A um ano e meio das eleições legislativas, o primeiro-ministro resolveu que era tempo de se preparar para o embate. O que está em jogo não é uma simples uma vitória – asseguradíssima – mas tão somente a maioria absoluta. Esta é a única que veste na perfeição o seu perfil de governante: autoritário, arrogante e avesso ao diálogo. À distância de dúzia e meia de meses do acontecimento, as sondagens publicadas no “Expresso”, de 2 de Fevereiro, colocam o PS numa situação privilegiada (42,5%), mas a perder terreno “pelo terceiro mês consecutivo”, o que é um sinal inequívoco do desgaste que as políticas impopulares e autistas têm provocado na imagem do Governo.
Terminado o seu ciclo internacional, que culminou com a assinatura do Tratado Europeu e com a recusa do referendo ao mesmo, José Sócrates não teve outra alternativa que não fosse a de se confrontar com a contestação crescente que, a nível nacional, a sua política e a de alguns dos seus ministros foram alvo.
A primeira medida eleitoralista foi remodelar o executivo, o que se traduziu num duplo sacrifício. No altar socrático foram imolados os ministros da saúde e da cultura. Nenhum deles deve ter ficado satisfeito, sobretudo porque se tinham convencido que o primeiro-ministro era feito da mesma massa que os heróis da antiguidade clássica, quase divinos, imune às vozes comuns dos mortais. Enganaram-se. Devem agora sentir-se defraudados com o homem que endeusaram. Só no “timing”, a remodelação é obra sua. No resto, as críticas oriundas da ala esquerda do seu partido – empunhando a bandeira do Serviço Nacional de Saúde – obrigaram-no a tomar as medidas que nos devolvem a imagem de um homem sujeito a pressões, permeável aos jogos de interesses intrapartidários. Esta remodelação (que não se sabe se ficará por aqui) é o reverso da medalha que, no seu cunho autêntico, revela ser uma estratégia política que visa as eleições legislativas de 2009. Com uma oposição inexistente, sobretudo à direita - o PSD, desde a saída de Marques Mendes, morre de auto-asfixia -, o adversário real situa-se na margem esquerda do seu próprio partido, liderada por Manuel Alegre. O espectro de um novo partido político, resultante do Movimento de Intervenção e Cidadania, o qual se formou aquando da candidatura de Manuel Alegre às últimas Presidenciais, não terá deixado a Sócrates margem de manobra, acabando por marcar a sua agenda política. Esta agenda orienta-se agora claramente por preocupações de natureza social.

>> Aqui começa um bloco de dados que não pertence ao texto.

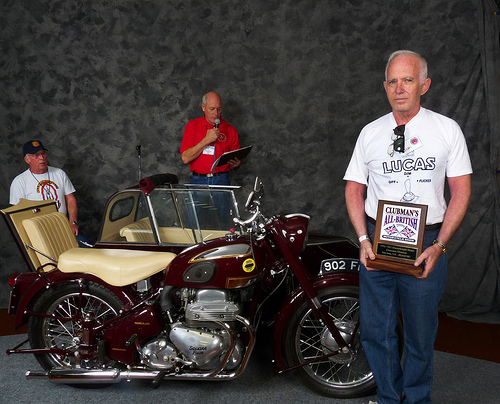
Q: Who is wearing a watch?
A: The man is wearing a watch.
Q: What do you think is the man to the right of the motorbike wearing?
A: The man is wearing a watch.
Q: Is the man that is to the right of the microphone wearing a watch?
A: Yes, the man is wearing a watch.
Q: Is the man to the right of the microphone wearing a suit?
A: No, the man is wearing a watch.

A segunda medida eleitoralista traduz-se numa tentativa de apaziguar o descontentamento dos funcionários públicos. O ministro das finanças, baluarte da política socrática, revelou ontem estar o Programa de Reestruturação da Administração Central do Estado – vulgo PRACE – “praticamente concluído”, conclusão que insidirá, porventura de forma residual, sobre a administração regional e local. É caso para dizer: a montanha pariu um rato. A tão apregoada reforma do Estado está suspensa, pelo menos até finais de 2009. Este Governo, em termos reformistas, entrou em licença sabática, tirada para montar e afinar a máquina de propaganda eleitoral. A esquerda moderna de que Sócrates se fez arauto – cujo lema era reformar e modernizar para construir o Portugal do futuro – suspendeu as suas acções vanguardistas. Valores mais altos de levantam agora. Uma vez mais, os fins justificam os meios. E a finalidade tem um nome: maioria absoluta em 2009. O único revés, de momento, é o episódio das assinaturas nos projectos de arquitectura do deputado José Sócrates, nos longínquos anos de finais de oitenta do século passado. É mais uma beliscadura ética no carácter de um homem que se arrogou de quase divino, mas que afinal se revelou “humano, demasiado humano”.